Week Two

I finished McSweeney’s 32 on the 11th, and moved onto the next multi-author collection on my (unorganized in any fashion) bookshelf: Great American Short Stories, published 1957. Apparently, according to the editors:

…all the practitioners of the short story in English, the greatest ones, with perhaps a half dozen exceptions in 125 years, have been Americans.

Betcha didn’t know that!

The book has the old binding glue smell and the pages are edged in green. There’s a bite on the back cover where either Tesfa or a cat had a nibble. I don’t know where I got this book, but I likely paid the same amount for it as is stamped in the upper right hand side of the cover: fifty cents.

Link to Week One.

Number $$\iff$$ date.

* **WHAT YOU HAVE TO DO**
Set down, word for word, the passage from the Week Two post above that begins at the words "Betcha didn’t know" and stops after "to Week One.".

* **MATERIAL PROVIDED**

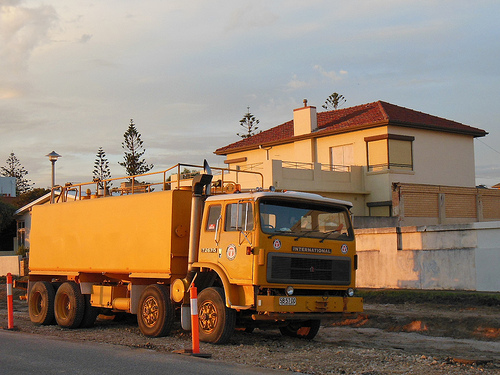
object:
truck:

* **ANSWER FOR THIS EXERCISE**
Betcha didn’t know that!

The book has the old binding glue smell and the pages are edged in green. There’s a bite on the back cover where either Tesfa or a cat had a nibble. I don’t know where I got this book, but I likely paid the same amount for it as is stamped in the upper right hand side of the cover: fifty cents.

Link to Week One.